En colaboración con Dulce María Fernández G.S
La migración no es un fenómeno nuevo en la historia de la humanidad. Sin embargo si es un realidad que hoy afecta a millones en el mundo, tanto de personas que buscan un futuro mejor que el que podrían tener en su lugar de origen y que emigran ya sea a las grandes ciudades ó a países lejanos a su tierra en distancia, cultura, costumbres e idioma, como personas que migran dentro de su propio país ó a países cercanos orillados por persecuciones religiosas, políticas, étnicas, guerras civiles ó guerras invasoras. Estas últimas terminan guareciéndose en campos de refugiados con un destino muy limitado y bajo condiciones en la mayoría de las veces infrahumanas.
Sabemos de muchos de esos dramas por los medios de comunicación, pero generalmente no nos detenemos a pensar que esto que nos suena tan lejano, es una realidad que nos toca muy de cerca: miles de nuestros compatriotas la viven a diario.
Y si no, analicemos si la mayoría de los que hoy vivimos en esta gran urbe somos nacidos desde hace muchas generaciones en esta ciudad que ahora es nuestra casa. Encontraremos que hay una bella a la vez que dolorosa historia de migración en nuestras familias. Muchas de ellas tienen sus orígenes en otros estados y rincones de nuestra patria, y algunas otras hasta más allá de nuestras fronteras.
Y la historia es bella, porque fue gracias a las manos amorosas y caritativas de los que los acogieron, que pudieron afincarse por fin con paz y tranquilidad, y aunque el trabajo fue arduo, encontraron que este era el lugar con que habían soñado y por el que habían luchado para poder fundar una familia. Y valió la pena porque aportaron todo lo que sabían a favor de su nuevo hogar.
Pero la historia también es dolorosa, porque si nos cuentan con todo detalle las penurias por las que tuvieron que pasar, el hambre, el desconocimiento del medio, la falta de familiares y amigos, la pena por dejar a los suyos atrás, el llegar a tocar puertas para encontrar trabajo, alimento y reposo, hasta el recuerdo un poco melancólico de las fiestas de su tierra, sus sabores y tradiciones, tenemos que reconocer que esa etapa no fue lo sencilla que podría uno imaginarse.

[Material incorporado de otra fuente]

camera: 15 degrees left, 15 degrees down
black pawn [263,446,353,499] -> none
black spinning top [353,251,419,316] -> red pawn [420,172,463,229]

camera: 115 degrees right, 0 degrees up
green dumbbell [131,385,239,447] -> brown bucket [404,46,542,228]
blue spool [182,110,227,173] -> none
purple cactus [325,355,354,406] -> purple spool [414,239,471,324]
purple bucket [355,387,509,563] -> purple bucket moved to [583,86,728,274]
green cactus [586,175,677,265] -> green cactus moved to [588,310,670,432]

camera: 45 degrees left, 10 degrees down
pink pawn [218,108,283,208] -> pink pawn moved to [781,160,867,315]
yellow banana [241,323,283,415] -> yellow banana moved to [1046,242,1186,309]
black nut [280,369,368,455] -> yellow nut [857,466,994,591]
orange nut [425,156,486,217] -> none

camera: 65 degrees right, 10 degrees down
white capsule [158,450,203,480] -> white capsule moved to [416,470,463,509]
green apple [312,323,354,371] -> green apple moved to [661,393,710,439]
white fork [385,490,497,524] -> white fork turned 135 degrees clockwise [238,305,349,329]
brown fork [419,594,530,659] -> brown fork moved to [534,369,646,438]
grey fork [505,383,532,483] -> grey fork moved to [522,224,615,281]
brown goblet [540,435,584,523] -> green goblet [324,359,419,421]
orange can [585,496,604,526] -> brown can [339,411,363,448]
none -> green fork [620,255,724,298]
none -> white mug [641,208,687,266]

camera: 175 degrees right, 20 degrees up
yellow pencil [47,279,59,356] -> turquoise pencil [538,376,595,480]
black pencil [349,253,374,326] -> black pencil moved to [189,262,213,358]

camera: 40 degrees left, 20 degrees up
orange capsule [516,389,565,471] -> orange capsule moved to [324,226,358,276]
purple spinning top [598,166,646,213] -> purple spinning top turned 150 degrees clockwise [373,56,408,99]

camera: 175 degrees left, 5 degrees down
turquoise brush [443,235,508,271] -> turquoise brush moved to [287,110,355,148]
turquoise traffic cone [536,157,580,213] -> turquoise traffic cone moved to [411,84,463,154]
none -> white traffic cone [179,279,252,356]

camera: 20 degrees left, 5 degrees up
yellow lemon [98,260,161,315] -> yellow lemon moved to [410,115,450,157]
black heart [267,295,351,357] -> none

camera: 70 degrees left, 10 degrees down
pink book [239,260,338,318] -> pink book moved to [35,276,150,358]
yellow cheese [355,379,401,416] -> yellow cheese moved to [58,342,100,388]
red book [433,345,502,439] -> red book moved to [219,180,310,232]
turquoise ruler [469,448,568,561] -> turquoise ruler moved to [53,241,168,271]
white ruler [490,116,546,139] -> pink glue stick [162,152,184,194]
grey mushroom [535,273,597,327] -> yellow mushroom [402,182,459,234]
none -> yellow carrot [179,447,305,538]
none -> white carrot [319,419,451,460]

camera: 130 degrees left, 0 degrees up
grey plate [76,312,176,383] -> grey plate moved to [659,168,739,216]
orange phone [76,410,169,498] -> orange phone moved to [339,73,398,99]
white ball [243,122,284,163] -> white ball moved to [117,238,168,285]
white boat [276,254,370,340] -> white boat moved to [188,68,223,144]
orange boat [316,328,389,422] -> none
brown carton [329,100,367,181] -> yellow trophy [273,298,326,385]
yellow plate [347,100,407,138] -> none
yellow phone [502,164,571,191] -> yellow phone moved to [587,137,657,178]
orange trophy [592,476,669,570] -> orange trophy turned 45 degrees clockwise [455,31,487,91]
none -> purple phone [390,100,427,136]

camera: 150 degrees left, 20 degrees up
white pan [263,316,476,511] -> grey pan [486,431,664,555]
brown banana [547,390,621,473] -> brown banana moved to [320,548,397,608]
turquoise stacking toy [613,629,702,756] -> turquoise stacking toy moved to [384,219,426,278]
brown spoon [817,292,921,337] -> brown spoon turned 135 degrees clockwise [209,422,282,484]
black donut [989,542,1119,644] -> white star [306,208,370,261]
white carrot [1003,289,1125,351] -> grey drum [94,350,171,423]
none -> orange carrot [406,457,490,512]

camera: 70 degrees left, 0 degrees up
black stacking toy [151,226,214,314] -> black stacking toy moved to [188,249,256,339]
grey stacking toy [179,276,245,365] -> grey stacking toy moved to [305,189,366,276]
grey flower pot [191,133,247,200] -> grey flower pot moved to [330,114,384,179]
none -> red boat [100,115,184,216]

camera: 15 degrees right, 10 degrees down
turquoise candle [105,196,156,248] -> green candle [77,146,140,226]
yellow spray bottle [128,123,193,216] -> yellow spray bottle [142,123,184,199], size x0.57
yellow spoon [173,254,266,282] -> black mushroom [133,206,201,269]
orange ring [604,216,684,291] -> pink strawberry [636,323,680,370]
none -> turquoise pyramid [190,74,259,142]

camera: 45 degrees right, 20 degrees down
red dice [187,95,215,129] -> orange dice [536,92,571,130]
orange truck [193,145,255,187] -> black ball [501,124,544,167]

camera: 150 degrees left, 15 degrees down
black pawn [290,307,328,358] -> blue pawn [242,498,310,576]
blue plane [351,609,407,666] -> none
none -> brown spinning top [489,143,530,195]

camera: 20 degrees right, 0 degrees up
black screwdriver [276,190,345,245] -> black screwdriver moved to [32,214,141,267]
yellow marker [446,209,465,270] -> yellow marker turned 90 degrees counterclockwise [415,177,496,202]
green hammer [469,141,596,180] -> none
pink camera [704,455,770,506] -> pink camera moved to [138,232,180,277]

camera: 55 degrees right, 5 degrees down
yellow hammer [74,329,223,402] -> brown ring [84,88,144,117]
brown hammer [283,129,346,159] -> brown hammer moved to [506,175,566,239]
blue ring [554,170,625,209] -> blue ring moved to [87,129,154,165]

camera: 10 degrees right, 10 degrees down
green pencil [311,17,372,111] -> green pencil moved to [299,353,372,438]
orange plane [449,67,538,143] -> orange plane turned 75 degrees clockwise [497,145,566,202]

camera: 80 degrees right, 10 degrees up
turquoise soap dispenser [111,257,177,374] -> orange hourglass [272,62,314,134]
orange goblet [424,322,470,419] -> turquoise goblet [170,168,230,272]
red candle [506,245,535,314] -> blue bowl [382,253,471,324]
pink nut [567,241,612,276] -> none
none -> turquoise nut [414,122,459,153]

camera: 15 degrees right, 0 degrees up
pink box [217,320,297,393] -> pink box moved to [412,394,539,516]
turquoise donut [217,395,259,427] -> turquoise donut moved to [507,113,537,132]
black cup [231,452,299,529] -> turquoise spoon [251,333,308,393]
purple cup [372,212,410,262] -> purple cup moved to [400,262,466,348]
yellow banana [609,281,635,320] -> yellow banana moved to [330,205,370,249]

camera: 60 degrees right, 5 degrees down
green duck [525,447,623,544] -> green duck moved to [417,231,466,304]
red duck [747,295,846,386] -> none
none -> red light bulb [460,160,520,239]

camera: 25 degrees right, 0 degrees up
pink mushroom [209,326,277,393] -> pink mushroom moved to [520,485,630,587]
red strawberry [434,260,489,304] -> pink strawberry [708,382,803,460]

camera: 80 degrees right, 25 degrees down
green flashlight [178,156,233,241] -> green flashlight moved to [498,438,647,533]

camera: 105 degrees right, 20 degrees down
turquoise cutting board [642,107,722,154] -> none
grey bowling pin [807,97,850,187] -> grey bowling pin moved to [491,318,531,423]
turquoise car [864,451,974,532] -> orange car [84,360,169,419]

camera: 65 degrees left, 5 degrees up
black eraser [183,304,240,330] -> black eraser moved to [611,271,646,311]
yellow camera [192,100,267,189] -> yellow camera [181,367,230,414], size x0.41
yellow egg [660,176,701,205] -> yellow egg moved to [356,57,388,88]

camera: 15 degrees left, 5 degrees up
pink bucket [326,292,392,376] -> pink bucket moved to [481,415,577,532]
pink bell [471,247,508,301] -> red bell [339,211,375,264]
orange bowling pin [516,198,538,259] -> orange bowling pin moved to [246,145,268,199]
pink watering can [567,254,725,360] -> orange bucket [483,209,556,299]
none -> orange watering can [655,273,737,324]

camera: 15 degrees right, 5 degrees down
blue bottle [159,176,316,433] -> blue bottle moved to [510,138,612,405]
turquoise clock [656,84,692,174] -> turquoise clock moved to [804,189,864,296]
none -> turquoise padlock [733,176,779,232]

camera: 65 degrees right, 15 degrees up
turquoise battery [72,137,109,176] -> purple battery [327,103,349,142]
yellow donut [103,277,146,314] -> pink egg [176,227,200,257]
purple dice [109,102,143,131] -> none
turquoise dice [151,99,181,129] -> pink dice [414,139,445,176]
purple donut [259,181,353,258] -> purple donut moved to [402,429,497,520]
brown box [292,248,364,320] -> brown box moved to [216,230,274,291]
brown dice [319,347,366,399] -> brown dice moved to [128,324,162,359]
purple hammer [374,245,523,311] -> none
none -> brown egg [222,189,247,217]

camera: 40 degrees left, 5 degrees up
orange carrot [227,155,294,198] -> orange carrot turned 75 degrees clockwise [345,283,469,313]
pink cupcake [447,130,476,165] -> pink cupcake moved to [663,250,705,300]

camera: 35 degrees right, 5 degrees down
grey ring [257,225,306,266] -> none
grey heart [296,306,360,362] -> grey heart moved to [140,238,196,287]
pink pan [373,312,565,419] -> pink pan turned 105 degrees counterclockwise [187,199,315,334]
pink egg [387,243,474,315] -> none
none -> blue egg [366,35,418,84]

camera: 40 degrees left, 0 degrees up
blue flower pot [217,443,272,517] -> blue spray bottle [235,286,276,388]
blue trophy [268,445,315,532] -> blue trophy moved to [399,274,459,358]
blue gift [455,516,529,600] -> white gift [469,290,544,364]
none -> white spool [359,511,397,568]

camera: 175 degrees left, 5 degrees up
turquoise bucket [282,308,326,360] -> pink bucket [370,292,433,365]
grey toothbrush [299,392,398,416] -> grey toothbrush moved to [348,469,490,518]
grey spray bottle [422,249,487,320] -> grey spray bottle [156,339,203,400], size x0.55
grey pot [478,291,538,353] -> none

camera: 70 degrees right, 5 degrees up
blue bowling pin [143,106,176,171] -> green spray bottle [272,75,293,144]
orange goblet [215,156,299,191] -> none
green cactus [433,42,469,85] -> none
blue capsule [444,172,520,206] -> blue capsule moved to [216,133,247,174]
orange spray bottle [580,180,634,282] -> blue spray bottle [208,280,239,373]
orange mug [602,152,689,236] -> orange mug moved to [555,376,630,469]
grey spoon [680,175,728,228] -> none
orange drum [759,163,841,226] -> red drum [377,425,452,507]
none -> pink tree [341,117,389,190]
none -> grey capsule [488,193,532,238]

Al oír los relatos de los migrantes, que son muy aleccionadores para todos, seguramente nos podremos preguntar ¿y si yo fuera uno de ellos? Si a mí me tocara tener que salir de mi medio para sobrevivir, ¿tendría el valor de soportar las inclemencias del tiempo, la falta de agua y alimento, el largo camino que tienen que recorrer, las humillaciones, las persecuciones, las amenazas, las extorsiones y hasta el peligro de perder la vida? Y también debo reflexionar, ¿Y si a mis hijos les tocara migrar? ¡Por supuesto que no me gustaría que encontraran gente indiferente y hostil, que los ignorara y hasta los maltratara!
Pues por eso mismo, tenemos que ver en cada una de las personas que buscan ayuda al internarse en nuestra ciudad o en nuestro país, no a un desconocido, sino a un necesitado; no a un inoportuno, sino a alguien que me está pidiendo ayuda porque no tiene a quien acudir; no a un migrante, sino a un hermano que anhela desde el fondo de su corazón, recibir de mí una mano afectuosa y caritativa, como la que encontraron muchísimos en nuestras familias.
Contribuiríamos con nuestro grano de arena a mejorar el mundo si imitáramos a las famosas mujeres de un pueblo cerca de Orizaba por el que pasa el tren, en el estado de Veracruz, a las que en el mundo se les reconoce como “Las Patronas”, y que son famosas por su ayuda desinteresada e inteligente a favor de los migrantes. Y si por casualidad nos topamos con algún migrante en nuestro entorno, por favor nunca dejar de preguntarnos ¿Y si fuera yo uno de ellos?